BENGKULU, RADARUTARA.ID - Terdakwa Latifa Tusa'diah mengaku memegang kunci brankas, dan juga menyebutkan pernah beberapa kali terjadi kehilangan uang perusahaan.
Pengakuan ini terungkap dalam persidangan lanjutan dugaan perkara penggelapan uang perusahaan pupuk, dengan agenda pemeriksaan terdakwa (Latifa, red) di Pengadilan Negeri (PN) Bengkulu, Selasa 14 Juli 2026.
Dalam persidangan yang dipimpin Majelis Hakim, Muhammad Iqbal tersebut, Jaksa Penuntut Umum (JPU) Kejaksaan Negeri (Kejari) Bengkulu diberikan kesempatan lebih dulu untuk bertanya kepada terdakwa.
Dalam kesempatan itu, JPU mencecar pertanyaan seputar tugas, tanggung jawab, hingga pengelolaan uang hasil penjualan perusahaan selama terdakwa bekerja.
BACA JUGA:Dugaan Penggelapan Uang CV. Mandiri Sejahtera Kian Menguat
Di hadapan majelis hakim, Terdakwa Latifa mengatakan, jika dirinya mulai bekerja di perusahaan yang bergerak disektor penjualan pupuk tersebut pada tahun 2020, setelah mendapat informasi lowongan kerja dari saudaranya.
"Awal bekerja saya menjabat sebagai staf ekspedisi, barulah tahun 2022 diberi tugas membuat invoice berbagai tagihan perusahaan," ungkap Latifa.
Dalam kesempatan itu, Latifa juga menerangkan mekanisme penerimaan uang hasil penjualan pupuk, dan juga racun dari para sales.
"Ada sales yang bernama Feni menyerahkan uang hasil penjualan kepada saya untuk dihitung bersama. Penghitungan tersebut dilakukan sebelum diserahkan kepada Yusi, yang kemudian dimasukkan ke dalam brankas," kata Latifa.
BACA JUGA:Saksi Ditegur Hakim, Modus Penggelapan Uang Perusahaan Terbongkar
Menurut Latifa, setelah brankas dikunci, kuncinya disimpannya.

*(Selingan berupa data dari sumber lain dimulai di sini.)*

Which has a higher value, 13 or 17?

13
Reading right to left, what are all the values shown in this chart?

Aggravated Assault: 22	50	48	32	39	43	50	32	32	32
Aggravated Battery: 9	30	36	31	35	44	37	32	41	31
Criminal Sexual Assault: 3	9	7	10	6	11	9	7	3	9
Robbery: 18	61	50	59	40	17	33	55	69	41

Selama bekerja, pernah beberapa kali terjadi kehilangan uang perusahaan dan setiap kejadian dilaporkannya.
"Selain itu, seluruh hasil penjualan perusahaan disebut selalu dilaporkan setiap hari melalui grup WhatsApp perusahaan," ujar Latifa dihadapan majelis hakim.
Disisi lain, Latifa mengaku pernah menggunakan uang perusahaan untuk kepentingan pribadi. Uang itu digunakannya untuk membeli bensin ke Pagar Alam.
"Besarannya sekitar Rp2 juta. Selain untuk membeli bensin, uang itu juga saya gunakan untuk kebutuhan pribadi," demikian Latifa.